Double-copy merging String and Vec<u8> from inputs that are not Bytes
While measuring allocations in a performance-sensitive project, I found that the zero-copy Bytes trick in https://github.com/tokio-rs/prost/pull/449 actually increases the number of heap allocations and copies if neither the input buffer nor the field to be merged is Bytes.
Observations from my testing:
(1) If the input and output are both Bytes, then buf.copy_to_bytes() is zero-copy, and then <Bytes as BytesAdapter>::replace_with() is also zero-copy. This is the ideal case made possible by the above PR.
(2) If the input is not Bytes, then buf.copy_to_bytes() allocates a new intermediate Bytes and copies into it.
(3) If the output is not Bytes, then <Vec<u8> as BytesAdapter>::replace_with() will allocate a new vector and copy out of the intermediate Bytes.
The problem is that both (2) and (3) can easily occur in the same merge call. For example, prost-build generates Vec<u8> and String fields which trigger (3), and many users would attempt to parse from &[u8] or even a dynamic reader which is not contiguous, triggering (2).
I found the issue because I was following the general idiom of using &[u8] as my input type to keep the API simple and not expose dependencies, but measuring allocations and CPU time benchmarking both proved that this introduced substantial costs compared to Bytes.

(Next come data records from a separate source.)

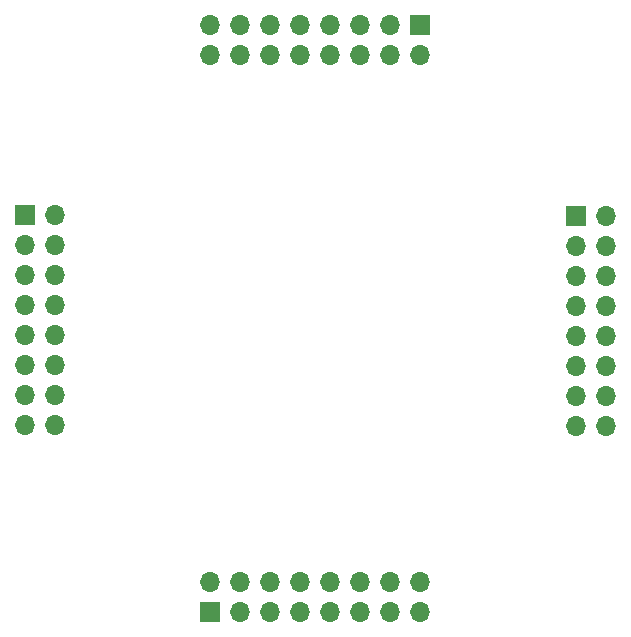
<source format=gbr>
%TF.GenerationSoftware,KiCad,Pcbnew,6.0.7+dfsg-1~bpo11+1*%
%TF.CreationDate,2022-10-12T23:47:36+02:00*%
%TF.ProjectId,vertExpIO_00,76657274-4578-4704-994f-5f30302e6b69,rev?*%
%TF.SameCoordinates,Original*%
%TF.FileFunction,Soldermask,Bot*%
%TF.FilePolarity,Negative*%
%FSLAX46Y46*%
G04 Gerber Fmt 4.6, Leading zero omitted, Abs format (unit mm)*
G04 Created by KiCad (PCBNEW 6.0.7+dfsg-1~bpo11+1) date 2022-10-12 23:47:36*
%MOMM*%
%LPD*%
G01*
G04 APERTURE LIST*
%ADD10R,1.700000X1.700000*%
%ADD11O,1.700000X1.700000*%
G04 APERTURE END LIST*
D10*
%TO.C,J3*%
X169072500Y-91865000D03*
D11*
X171612500Y-91865000D03*
X169072500Y-94405000D03*
X171612500Y-94405000D03*
X169072500Y-96945000D03*
X171612500Y-96945000D03*
X169072500Y-99485000D03*
X171612500Y-99485000D03*
X169072500Y-102025000D03*
X171612500Y-102025000D03*
X169072500Y-104565000D03*
X171612500Y-104565000D03*
X169072500Y-107105000D03*
X171612500Y-107105000D03*
X169072500Y-109645000D03*
X171612500Y-109645000D03*
%TD*%
D10*
%TO.C,J4*%
X122417500Y-91820000D03*
D11*
X124957500Y-91820000D03*
X122417500Y-94360000D03*
X124957500Y-94360000D03*
X122417500Y-96900000D03*
X124957500Y-96900000D03*
X122417500Y-99440000D03*
X124957500Y-99440000D03*
X122417500Y-101980000D03*
X124957500Y-101980000D03*
X122417500Y-104520000D03*
X124957500Y-104520000D03*
X122417500Y-107060000D03*
X124957500Y-107060000D03*
X122417500Y-109600000D03*
X124957500Y-109600000D03*
%TD*%
D10*
%TO.C,J1*%
X155852500Y-75730000D03*
D11*
X155852500Y-78270000D03*
X153312500Y-75730000D03*
X153312500Y-78270000D03*
X150772500Y-75730000D03*
X150772500Y-78270000D03*
X148232500Y-75730000D03*
X148232500Y-78270000D03*
X145692500Y-75730000D03*
X145692500Y-78270000D03*
X143152500Y-75730000D03*
X143152500Y-78270000D03*
X140612500Y-75730000D03*
X140612500Y-78270000D03*
X138072500Y-75730000D03*
X138072500Y-78270000D03*
%TD*%
D10*
%TO.C,J2*%
X138072500Y-125395000D03*
D11*
X138072500Y-122855000D03*
X140612500Y-125395000D03*
X140612500Y-122855000D03*
X143152500Y-125395000D03*
X143152500Y-122855000D03*
X145692500Y-125395000D03*
X145692500Y-122855000D03*
X148232500Y-125395000D03*
X148232500Y-122855000D03*
X150772500Y-125395000D03*
X150772500Y-122855000D03*
X153312500Y-125395000D03*
X153312500Y-122855000D03*
X155852500Y-125395000D03*
X155852500Y-122855000D03*
%TD*%
M02*

</source>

I worry that many other users may also be triggering this case without knowing. Even if you had a way to explicitly tell users about it, I do not think it would be sufficient to require users to always use Bytes. If the other APIs in their program (especially externally-facing ones) constrain them to require other types, then this would just move the extra copies into their code instead of actually avoiding them where possible.
I believe it is easy to fix this for String because its merge implementation is neatly encapsulated in encoding::string::merge(). I am about to send a PR with a conservative fix for just this.
It would also be good to fix this for Vec<u8>, but I currently do not see a way to do that without changes to the external API of prost to make a distiction between merging from Bytes and merging from other types of buffers. As explicitly mentioned in earlier versions of encoding.rs, generic specialization would be a cleaner way to do this transparently, so it might make sense just to leave a comment and wait for that.
Thanks for digging into this.
I wonder if we should just make Bytes the default?